For those involved in the parade, participants were represented by a plethora of groups and identities, much to their delight.
“I couldn’t tell who was gay, straight, queer or trans,” Port Townsend resident Jason Serinus said. “It was great to see. It was fun and the energy was really positive.”
This year’s parade saw 24 organizations represented in the march across town, ranging from theater organizations to church groups. The groups followed the tracks of grand marshal Pandora Violet Phoenix, the owner of a successful Oak Harbor seamstress business and a leading figure in the city’s goth scene. Dressed in purple on top of her hearse, Phoenix set a positive tone by waving to bystanders and routinely making remarks on people’s outfits as she led the parade.
A boat carrying the parade’s “royal family” marked the end of the demonstration. The royal family, consisting of three members from Whidbey’s LGBTQ (lesbian, queer, bisexual, transexual and queer) community nominated by their peers, consisted of Whidbey residents Annie Dee Saltee, Whidbey Children’s Theater Artistic Director Kathryn Lynn Morgen and Trish Rose, who was dressed in her U.S. Air Force uniform — she’s retired from active duty as a major general.
Organizer Skye Newkirk said there wasn’t much pushback during this year’s festivities, which came as a bit of a surprise to him. He heard about there possibly being protesters at the parade, yet Langley’s streets were only filled with support.
“We did hear some whispers of there being protesters this year, which we haven’t encountered,” Newkirk said. “Nobody showed up to do that, but as we grow bigger, we open the door to that sort of push back.”
The amount of positivity is what stood out to Serinus. As someone who was part of the original New York City Pride Parade in 1970, he’s seen first-hand how much the atmosphere around such parades has changed. Back then, he says there “definitely wasn’t” any straight people actively participating, compared to these days when straight “allies” walk by the LGBTQ community’s side in a show of support.
For grand marshal Phoenix, that positivity is crucial to let those who live “alternative lifestyles” know they’re not alone on Whidbey Island. She says there are “a lot of us on the island” who don’t live conforming lifestyles, and without shows of inclusion, such as the pride parade on the island, some can feel trapped or not accepted.
That’s why she says it’s important for smaller, more rural areas to have their own inclusive parades. Without one on the island, she says those who wouldn’t be able to make it to Seattle Pride might feel stuck.
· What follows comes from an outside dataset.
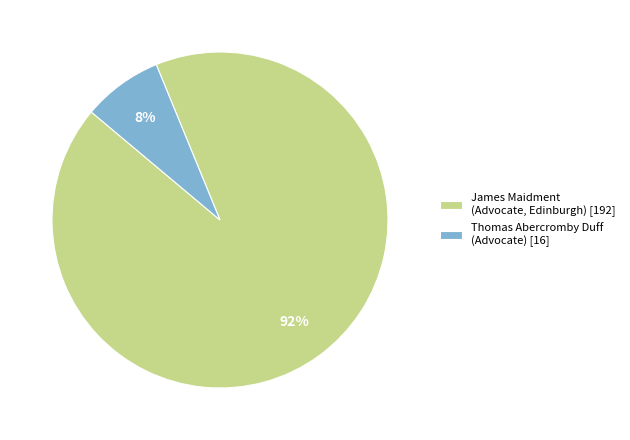

To the nearest percent, what is the combined percentage of James Maidment (Advocate, Edinburgh) [192] and Thomas Abercromby Duff (Advocate) [16]?

100%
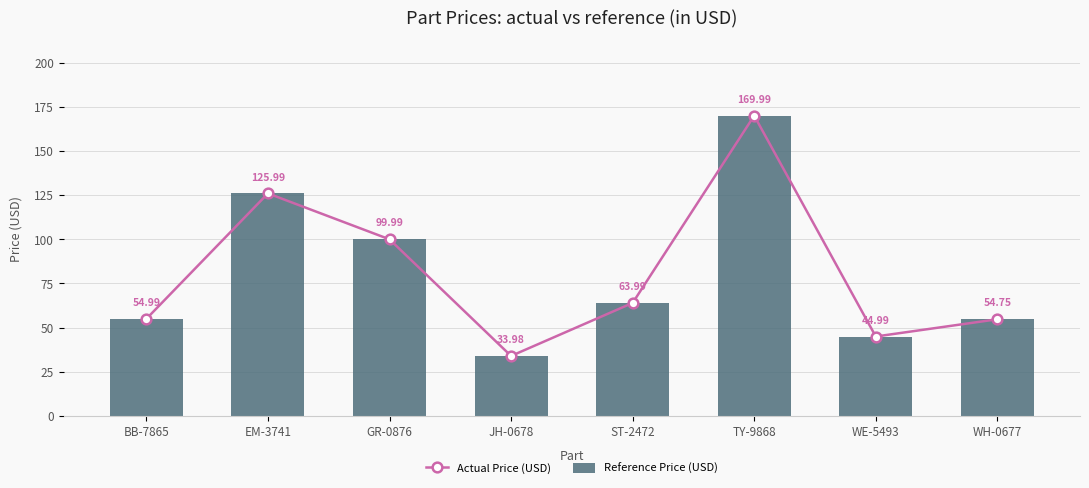

Reading left to right, what are all the values shown in this chart?

Actual Price (USD): BB-7865=55.0	EM-3741=126.0	GR-0876=100.0	JH-0678=34.0	ST-2472=64.0	TY-9868=170.0	WE-5493=45.0	WH-0677=54.8
Reference Price (USD): BB-7865=55.0	EM-3741=126.0	GR-0876=100.0	JH-0678=34.0	ST-2472=64.0	TY-9868=170.0	WE-5493=45.0	WH-0677=54.8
She wants those who feel that way to know they’re not alone.
“It’s important to have these kind of events in smaller areas for several reasons,” Phoenix said. “We can often feel we have nowhere to go. Without knowing there are people out there like us, you might have young queer people who never dress or present themselves the way that really represents them, and that’s not right. We must love ourselves for who we are.”